→ **Records supplied**:
::::

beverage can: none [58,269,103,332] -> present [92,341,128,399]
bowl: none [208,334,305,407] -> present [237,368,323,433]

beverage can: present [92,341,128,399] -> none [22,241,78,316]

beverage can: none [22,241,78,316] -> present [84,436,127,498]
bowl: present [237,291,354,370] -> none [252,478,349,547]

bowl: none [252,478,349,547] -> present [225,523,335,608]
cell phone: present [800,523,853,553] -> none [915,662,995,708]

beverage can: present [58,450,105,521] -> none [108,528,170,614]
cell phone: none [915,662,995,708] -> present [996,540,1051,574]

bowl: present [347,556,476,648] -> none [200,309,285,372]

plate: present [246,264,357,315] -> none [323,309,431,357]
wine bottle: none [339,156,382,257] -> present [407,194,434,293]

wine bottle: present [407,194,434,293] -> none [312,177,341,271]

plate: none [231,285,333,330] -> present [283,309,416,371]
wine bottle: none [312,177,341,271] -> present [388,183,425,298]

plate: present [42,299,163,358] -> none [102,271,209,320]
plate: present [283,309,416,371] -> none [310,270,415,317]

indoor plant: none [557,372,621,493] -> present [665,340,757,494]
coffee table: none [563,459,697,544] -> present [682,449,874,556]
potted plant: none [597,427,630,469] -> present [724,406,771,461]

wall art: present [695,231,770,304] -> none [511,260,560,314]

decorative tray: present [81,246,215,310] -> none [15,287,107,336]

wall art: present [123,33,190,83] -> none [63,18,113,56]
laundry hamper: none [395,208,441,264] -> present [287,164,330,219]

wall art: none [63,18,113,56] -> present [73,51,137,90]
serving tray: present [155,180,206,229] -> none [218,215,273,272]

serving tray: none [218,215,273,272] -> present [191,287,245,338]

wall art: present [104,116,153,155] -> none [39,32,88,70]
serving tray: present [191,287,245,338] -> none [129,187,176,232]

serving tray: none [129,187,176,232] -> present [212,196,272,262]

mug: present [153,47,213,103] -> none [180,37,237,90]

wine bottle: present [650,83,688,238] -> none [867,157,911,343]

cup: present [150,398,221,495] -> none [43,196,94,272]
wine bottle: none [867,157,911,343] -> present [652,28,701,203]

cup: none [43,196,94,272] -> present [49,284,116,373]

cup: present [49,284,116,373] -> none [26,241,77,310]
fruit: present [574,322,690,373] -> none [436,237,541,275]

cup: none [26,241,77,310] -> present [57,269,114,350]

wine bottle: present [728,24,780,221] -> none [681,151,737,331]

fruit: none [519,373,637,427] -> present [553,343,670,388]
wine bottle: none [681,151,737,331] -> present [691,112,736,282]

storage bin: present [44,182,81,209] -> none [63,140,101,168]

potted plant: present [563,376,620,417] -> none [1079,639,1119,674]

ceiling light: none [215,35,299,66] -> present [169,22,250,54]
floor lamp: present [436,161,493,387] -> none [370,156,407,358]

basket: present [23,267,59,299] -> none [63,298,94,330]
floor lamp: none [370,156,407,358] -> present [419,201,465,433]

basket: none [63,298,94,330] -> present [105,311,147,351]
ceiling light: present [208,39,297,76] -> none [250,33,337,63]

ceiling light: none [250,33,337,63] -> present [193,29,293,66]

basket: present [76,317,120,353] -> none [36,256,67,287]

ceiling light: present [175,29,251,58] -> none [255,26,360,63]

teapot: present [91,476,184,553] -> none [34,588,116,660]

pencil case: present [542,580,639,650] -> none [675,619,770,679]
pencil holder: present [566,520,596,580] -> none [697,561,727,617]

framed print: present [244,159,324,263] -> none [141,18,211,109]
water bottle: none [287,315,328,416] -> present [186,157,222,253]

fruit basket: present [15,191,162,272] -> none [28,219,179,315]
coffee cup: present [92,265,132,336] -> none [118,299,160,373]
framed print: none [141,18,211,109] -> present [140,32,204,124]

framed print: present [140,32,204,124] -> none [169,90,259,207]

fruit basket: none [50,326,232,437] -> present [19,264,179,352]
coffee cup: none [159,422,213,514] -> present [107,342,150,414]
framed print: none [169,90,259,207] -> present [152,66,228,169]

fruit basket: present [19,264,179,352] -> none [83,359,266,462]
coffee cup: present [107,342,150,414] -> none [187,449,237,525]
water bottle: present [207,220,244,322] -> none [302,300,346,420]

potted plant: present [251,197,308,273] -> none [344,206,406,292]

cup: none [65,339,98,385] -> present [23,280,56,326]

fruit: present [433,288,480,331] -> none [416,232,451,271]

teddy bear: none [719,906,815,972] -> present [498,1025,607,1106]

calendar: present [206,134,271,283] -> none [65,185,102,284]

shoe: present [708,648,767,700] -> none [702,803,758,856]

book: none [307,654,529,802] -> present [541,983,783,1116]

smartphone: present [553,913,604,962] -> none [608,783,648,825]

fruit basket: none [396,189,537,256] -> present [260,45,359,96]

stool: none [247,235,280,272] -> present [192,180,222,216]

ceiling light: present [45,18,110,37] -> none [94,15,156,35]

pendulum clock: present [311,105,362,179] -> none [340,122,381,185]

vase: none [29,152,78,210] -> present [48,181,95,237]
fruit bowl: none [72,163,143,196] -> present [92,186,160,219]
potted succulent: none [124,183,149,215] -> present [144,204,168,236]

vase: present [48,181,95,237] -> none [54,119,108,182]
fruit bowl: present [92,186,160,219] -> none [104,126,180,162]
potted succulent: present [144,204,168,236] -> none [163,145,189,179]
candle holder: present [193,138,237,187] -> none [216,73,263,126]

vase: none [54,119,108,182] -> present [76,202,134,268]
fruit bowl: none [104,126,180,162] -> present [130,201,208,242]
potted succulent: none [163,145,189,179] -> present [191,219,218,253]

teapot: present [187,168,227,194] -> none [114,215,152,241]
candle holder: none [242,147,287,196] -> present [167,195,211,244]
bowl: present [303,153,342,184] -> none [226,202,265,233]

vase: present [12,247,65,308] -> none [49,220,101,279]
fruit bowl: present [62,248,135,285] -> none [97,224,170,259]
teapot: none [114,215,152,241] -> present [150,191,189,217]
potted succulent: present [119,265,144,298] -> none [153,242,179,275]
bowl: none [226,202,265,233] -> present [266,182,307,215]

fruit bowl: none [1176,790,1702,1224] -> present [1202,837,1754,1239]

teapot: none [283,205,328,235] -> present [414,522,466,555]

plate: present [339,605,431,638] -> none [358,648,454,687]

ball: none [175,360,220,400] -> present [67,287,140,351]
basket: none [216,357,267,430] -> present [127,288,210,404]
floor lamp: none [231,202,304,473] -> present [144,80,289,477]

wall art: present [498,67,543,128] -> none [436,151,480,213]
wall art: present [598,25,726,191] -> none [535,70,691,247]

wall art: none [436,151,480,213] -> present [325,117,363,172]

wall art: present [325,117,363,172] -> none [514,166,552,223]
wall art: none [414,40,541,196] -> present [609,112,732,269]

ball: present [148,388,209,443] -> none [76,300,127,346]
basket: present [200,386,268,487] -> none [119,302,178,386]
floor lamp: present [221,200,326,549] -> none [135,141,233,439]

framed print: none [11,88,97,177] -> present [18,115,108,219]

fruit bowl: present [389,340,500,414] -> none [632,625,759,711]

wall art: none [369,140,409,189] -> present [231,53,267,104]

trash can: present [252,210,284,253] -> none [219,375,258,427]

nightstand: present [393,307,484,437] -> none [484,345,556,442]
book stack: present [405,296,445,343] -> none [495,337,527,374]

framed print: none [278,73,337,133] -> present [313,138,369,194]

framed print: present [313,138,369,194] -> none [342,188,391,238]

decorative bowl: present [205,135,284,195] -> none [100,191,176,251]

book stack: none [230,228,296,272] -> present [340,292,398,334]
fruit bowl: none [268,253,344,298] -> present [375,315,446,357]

::::

→ **Description of the task**: Could you work out how many lines above contain the string "framed"? Answer with the number only.

→ **Exercise solution**: 7